Madagascar: Naître et ne pas être

Six mille enfants naissent sans copie d'acte d'état civil dans le quatrième arrondissement. Un chiffre terrifiant. Il y en a autant sinon plus dans les autres arrondissements. Et davantage un peu partout dans les endroits isolés du pays. Si c'est la réalité dans la capitale, on a une idée de ce qui se passe dans les contrées où il n'y a aucune trace de l'administration en particulier d'un officier de l'état civil.

Une situation résultante de la pauvreté conjuguée à un manque total d'éducation. Dans les quartiers pauvres, les femmes mettent au monde des bébés sans savoir que les naissances doivent être enregistrées et que chaque enfant doit avoir une copie d'acte de naissance qui garantit sa citoyenneté. Mais ici les enfants naissent partout sauf dans une maternité ou dans un centre de santé équipé. Bien évidemment, les naissances ne sont pas enregistrées et les enfants sont privés d'acte de naissance. Ils ont juste un surnom comme seule identité.

Sans copie, ils ne vont pas à l'école et ne sont pas inscrits sur la liste électorale.

Des organismes internationaux ou des ONG tentent de pallier cette lacune à travers des projets d'enregistrement rétroactif des naissances, mais la tâche est colossale.

Il y a 20 ans, l'Unicef avait déclaré que 2,5 millions des enfants de moins de 18 ans n'avaient pas de copie pour un million d'adultes. L'UNICEF estimait que ce chiffre représente le quart du nombre total des enfants dans cette tranche d'âge. Il est probable qu'avec l'avancée de la pauvreté, le manque d'éducation, l'insuffisance des centres de santé de base, ce chiffre aurait pu être multiplié par deux ou trois. Et si rien ne change, la situation va empirer d'une année à l'autre. D'ici vingt ans, la majorité de la population risque d'être invisible. Bien sûr, c'est une situation favorable aux politiciens. Les jugements supplétifs et les ordonnances massives sont totalement justifiés. Et ceci explique pourquoi les bénéficiaires d'ordonnances sont de mère et de père inconnus.

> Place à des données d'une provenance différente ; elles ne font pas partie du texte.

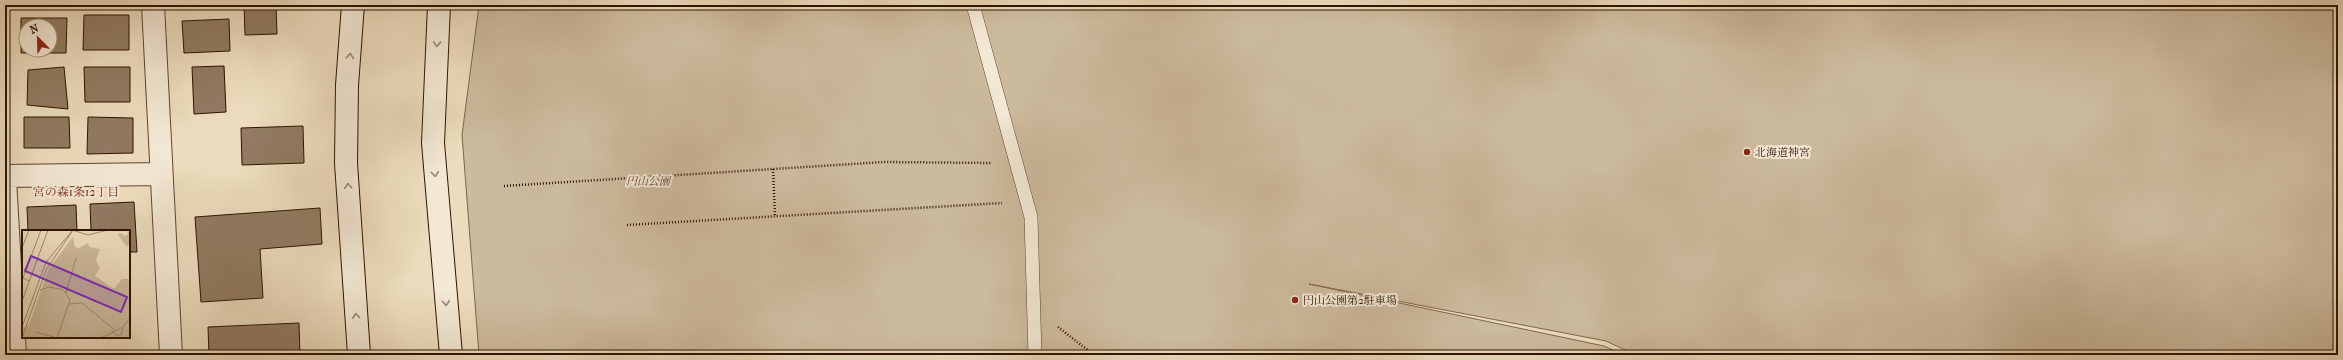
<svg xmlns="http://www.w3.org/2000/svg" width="2343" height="360" font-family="'IM FELL French Canon','Noto Serif JP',serif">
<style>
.green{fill:#ccba9d;stroke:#7d664e}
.building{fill:#917b62;stroke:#2e1200;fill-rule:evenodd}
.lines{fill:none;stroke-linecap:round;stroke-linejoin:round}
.lane-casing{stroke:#5e442f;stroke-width:14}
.street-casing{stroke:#5e442f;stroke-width:24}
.secondary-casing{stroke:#2e1200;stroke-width:24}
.path{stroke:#2e1200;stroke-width:2.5;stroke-dasharray:1 2;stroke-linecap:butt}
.lane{stroke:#f3e8d4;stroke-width:13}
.street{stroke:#f3e8d4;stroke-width:22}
.secondary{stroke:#f3e8d4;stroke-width:22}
.oneway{stroke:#9a8875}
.poi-dot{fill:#8f2418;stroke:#f3e8d4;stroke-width:1.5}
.labels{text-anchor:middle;stroke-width:4;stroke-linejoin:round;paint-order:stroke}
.poi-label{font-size:11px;fill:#2e1200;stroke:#f3e8d4;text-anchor:start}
.park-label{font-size:11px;font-style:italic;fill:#5d442f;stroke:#f3e8d4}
.neighbourhood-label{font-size:12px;fill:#7a1f14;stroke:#f3e8d4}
.inset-road{fill:none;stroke:#a08b71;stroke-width:1}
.view{fill:#7b2cbf;fill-opacity:0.15;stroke:#7b2cbf;stroke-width:2}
.inset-edge{fill:none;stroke:#2e1200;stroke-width:2}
</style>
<rect width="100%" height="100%" fill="#ecdcbd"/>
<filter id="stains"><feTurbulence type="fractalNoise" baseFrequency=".005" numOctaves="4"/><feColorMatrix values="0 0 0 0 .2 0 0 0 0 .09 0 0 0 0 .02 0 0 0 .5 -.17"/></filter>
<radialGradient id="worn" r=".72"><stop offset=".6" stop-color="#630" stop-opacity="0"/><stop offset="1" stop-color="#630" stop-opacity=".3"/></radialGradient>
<!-- green -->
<path class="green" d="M479,5H2338V355H1636L1606,341L1309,284L1604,346L1624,355H479L462,135Z"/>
<!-- building -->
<path class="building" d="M13,5H58V9H13Z
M77,5H122V6H77Z
M244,5H276L277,34L245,35Z
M84,15H129V50H83Z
M21,18H67L66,53H21ZM26,26H50V50H26Z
M229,19L230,51L184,53L182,21Z
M224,66L226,112L194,114L192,67Z
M64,67L68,109L27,105L28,70Z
M84,67H130V102H85Z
M24,117H69L70,148H24Z
M88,117L133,118V153L87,154Z
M303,126L304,163L242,165L241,128Z
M134,202L137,252H129V231H91L90,204Z
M76,205L77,231H28L27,207Z
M320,208L322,244L260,249L263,298L201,302L195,217Z
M299,323L300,355H209L208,327Z"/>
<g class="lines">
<defs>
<path id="lane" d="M973,5L1031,217L1035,355"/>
<path id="street" d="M153,5L171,355
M5,176L161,174
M5,179L15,355"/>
<path id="secondary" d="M353,5L347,85L346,163L359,355
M439,5L433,143L451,355"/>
</defs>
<!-- lane casing -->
<use href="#lane" class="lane-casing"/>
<!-- street casing -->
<use href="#street" class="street-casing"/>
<!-- secondary casing -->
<use href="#secondary" class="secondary-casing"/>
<!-- path -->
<path class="path" d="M773,169L775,215
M504,186L884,162L992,163
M627,225L1002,203
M1058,327L1094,355"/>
<!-- lane -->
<use href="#lane" class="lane"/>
<!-- street -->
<use href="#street" class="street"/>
<!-- secondary -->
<use href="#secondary" class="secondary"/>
</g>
<!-- one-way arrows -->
<defs><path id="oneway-chevron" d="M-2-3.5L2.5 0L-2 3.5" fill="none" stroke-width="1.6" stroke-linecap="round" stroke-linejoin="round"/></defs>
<g class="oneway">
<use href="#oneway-chevron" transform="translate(437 44) rotate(92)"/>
<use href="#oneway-chevron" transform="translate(350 56) rotate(-86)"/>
<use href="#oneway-chevron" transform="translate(435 174) rotate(85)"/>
<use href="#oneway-chevron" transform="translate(348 186) rotate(-94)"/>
<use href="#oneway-chevron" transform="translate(446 303) rotate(85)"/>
<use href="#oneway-chevron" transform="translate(356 316) rotate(-94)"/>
</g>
<!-- markers -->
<g class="poi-dot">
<circle cx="1747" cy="152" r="4"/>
<circle cx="1295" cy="300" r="4"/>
</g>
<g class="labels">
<!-- poi labels -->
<g class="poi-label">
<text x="1755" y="156">北海道神宮</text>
<text x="1303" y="304">円山公園第2駐車場</text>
</g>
<!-- park labels -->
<g class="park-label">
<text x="648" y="185">円山公園</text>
</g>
<!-- neighbourhood labels -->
<g class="neighbourhood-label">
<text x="76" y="196">宮の森1条12丁目</text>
</g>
</g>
<!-- overview -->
<g transform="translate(22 230)">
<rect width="108" height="108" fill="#ecdcbd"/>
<path d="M108,1V13L105,17L96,5L98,3L104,6ZM51,7L53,17L57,18L66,13L67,17L78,19L74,30L78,38L73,46L92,59L100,49H108V108H0V98L7,95L26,40Z" fill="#ccba9d"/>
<path class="inset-road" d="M50,0L66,5L86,0M0,18L7,0M7,51L1,48L19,0M18,60L27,57L38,59L43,62L48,70L35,108M44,63L54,28M0,71L26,0M47,74L60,73L93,100M0,97L24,32L50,1M90,101L94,105H99L101,97M14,102L35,108M0,108L24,40L51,0M79,108L101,97L108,88"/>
<path class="view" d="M9,26L105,67L99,82L3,41Z"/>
<rect width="108" height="108" class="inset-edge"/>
</g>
<!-- margin -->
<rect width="2343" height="360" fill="none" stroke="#ecdcbd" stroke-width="20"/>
<rect x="6" y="6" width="2331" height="348" fill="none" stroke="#2e1200" stroke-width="2"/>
<rect x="10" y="10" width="2323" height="340" fill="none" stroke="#2e1200"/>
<!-- north arrow -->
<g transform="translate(38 38) rotate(337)"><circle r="19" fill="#f3e8d4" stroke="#a4927f"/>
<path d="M0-3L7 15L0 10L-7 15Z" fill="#8f2418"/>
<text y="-6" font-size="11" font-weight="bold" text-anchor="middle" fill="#2e1200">N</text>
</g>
<rect width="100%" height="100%" filter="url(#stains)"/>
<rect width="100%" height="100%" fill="url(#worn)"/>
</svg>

Le drame est que la société produit des êtres sans aucun avenir, sans aucune perspective pour la vie. Sans état civil, ces enfants ne vont pas à l'école, ne trouveront pas de travail et s'exposent facilement au métier de bandits. L'insécurité actuelle est en partie causée par cette situation. La répression policière est juste une action dissuasive mais ne résout pas le banditisme de manière définitive. Chaque enfant qui naît sans copie correspond à un électeur sans âme, un faux acteur de la démocratie, à un bandit en devenir.

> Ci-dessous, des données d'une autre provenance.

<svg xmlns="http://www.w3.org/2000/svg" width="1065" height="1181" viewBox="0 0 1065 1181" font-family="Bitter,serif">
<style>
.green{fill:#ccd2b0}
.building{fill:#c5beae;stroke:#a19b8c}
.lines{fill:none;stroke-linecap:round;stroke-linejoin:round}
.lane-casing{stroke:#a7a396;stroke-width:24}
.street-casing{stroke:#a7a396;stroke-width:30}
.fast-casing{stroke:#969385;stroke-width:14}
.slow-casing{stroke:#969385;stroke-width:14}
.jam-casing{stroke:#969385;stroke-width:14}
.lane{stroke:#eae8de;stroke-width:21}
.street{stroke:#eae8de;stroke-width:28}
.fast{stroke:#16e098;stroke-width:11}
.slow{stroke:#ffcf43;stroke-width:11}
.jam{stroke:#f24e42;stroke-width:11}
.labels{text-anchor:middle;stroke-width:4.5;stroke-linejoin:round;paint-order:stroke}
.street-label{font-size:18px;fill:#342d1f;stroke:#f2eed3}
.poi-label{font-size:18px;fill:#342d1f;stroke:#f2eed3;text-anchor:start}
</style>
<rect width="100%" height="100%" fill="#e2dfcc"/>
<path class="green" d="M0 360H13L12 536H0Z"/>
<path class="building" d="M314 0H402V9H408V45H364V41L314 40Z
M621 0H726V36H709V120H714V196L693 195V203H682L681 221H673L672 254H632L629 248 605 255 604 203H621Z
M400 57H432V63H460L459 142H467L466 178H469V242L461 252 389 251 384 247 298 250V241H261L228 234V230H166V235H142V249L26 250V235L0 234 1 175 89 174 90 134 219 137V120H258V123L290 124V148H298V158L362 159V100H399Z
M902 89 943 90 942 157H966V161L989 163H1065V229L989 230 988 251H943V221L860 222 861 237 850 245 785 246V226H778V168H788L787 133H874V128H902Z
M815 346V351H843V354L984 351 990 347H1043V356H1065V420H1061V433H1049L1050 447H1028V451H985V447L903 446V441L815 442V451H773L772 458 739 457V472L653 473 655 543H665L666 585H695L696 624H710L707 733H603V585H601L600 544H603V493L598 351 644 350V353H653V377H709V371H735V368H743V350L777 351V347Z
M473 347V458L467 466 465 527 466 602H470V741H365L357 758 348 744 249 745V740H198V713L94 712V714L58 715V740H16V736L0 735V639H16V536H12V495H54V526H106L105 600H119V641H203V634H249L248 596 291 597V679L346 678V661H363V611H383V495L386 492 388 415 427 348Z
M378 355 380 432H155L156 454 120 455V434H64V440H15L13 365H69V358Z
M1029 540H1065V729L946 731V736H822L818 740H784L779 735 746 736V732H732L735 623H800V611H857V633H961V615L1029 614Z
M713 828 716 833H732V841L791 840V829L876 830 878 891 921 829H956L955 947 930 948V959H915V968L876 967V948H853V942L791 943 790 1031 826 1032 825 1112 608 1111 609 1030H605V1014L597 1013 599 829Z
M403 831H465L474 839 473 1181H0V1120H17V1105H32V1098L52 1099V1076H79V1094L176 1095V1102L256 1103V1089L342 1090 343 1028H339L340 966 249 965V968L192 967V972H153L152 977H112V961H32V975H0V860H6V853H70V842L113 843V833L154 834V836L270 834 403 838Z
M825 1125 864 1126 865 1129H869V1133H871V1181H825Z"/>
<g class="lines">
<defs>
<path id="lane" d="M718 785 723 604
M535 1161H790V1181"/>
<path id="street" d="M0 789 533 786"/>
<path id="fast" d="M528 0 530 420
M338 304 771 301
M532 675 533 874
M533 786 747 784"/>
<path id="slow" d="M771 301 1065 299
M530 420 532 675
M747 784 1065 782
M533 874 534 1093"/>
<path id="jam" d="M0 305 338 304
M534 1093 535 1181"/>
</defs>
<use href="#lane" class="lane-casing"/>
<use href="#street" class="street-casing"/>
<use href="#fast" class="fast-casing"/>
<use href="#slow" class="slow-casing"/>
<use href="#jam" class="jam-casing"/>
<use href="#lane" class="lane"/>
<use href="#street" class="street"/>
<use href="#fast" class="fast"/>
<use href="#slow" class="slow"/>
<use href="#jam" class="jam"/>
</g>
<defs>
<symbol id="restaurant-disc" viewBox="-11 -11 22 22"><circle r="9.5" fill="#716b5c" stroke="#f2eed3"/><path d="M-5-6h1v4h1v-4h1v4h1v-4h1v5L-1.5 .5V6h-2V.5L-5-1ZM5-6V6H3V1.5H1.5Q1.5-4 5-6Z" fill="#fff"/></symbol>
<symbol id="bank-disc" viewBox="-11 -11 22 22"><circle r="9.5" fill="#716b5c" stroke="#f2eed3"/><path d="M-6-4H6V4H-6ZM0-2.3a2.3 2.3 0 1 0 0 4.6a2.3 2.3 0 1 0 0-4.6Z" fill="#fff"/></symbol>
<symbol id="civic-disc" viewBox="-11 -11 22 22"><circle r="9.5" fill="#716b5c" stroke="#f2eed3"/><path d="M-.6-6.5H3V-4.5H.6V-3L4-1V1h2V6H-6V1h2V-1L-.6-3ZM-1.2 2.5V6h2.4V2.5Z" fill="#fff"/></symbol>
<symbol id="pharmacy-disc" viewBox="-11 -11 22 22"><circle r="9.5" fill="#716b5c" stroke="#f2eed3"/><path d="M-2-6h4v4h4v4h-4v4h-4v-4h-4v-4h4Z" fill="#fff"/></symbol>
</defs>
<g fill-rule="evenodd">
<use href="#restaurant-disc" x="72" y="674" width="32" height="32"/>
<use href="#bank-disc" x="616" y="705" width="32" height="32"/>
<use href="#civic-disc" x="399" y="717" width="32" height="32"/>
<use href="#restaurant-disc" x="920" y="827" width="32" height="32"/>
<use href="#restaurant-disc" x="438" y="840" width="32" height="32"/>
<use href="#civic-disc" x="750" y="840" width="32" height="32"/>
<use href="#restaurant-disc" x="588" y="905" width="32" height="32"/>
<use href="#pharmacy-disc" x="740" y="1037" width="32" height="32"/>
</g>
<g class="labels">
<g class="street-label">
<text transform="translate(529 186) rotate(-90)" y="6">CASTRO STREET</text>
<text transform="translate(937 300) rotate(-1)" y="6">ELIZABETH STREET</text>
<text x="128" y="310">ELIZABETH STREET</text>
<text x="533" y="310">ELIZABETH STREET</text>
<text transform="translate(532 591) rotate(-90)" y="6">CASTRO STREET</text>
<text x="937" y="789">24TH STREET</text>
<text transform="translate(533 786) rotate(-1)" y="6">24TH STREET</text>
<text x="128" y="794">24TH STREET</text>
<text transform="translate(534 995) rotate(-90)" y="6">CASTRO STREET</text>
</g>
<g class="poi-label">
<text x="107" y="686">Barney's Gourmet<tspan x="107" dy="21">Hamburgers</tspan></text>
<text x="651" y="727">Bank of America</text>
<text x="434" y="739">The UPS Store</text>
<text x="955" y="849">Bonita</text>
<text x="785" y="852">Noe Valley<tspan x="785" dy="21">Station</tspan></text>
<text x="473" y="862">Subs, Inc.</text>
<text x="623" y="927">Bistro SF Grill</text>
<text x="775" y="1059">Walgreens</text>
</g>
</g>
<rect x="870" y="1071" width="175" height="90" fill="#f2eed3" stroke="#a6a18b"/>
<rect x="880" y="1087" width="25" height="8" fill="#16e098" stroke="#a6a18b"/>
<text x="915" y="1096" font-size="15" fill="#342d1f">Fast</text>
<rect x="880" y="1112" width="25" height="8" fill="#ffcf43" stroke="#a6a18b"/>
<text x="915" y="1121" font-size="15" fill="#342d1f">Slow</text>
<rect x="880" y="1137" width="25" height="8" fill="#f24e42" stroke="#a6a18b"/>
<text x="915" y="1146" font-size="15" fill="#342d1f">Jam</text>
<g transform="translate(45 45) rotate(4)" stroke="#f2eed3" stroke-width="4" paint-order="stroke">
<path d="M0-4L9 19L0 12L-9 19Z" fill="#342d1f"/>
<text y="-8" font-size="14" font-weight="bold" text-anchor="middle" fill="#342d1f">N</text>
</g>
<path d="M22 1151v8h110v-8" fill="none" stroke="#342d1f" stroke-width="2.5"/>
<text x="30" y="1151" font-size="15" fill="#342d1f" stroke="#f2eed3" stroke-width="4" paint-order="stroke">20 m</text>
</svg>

Le pire est que cette situation ne fait même pas un sujet de débat et ne figure pas dans les préoccupations des candidats députés ou maires alors qu'ils sont les premières victimes. L'électorat est composé d'individus dépourvus de savoir et de connaissance et donc incapables de voter en leur âme et conscience. Et on parle d'élection démocratique.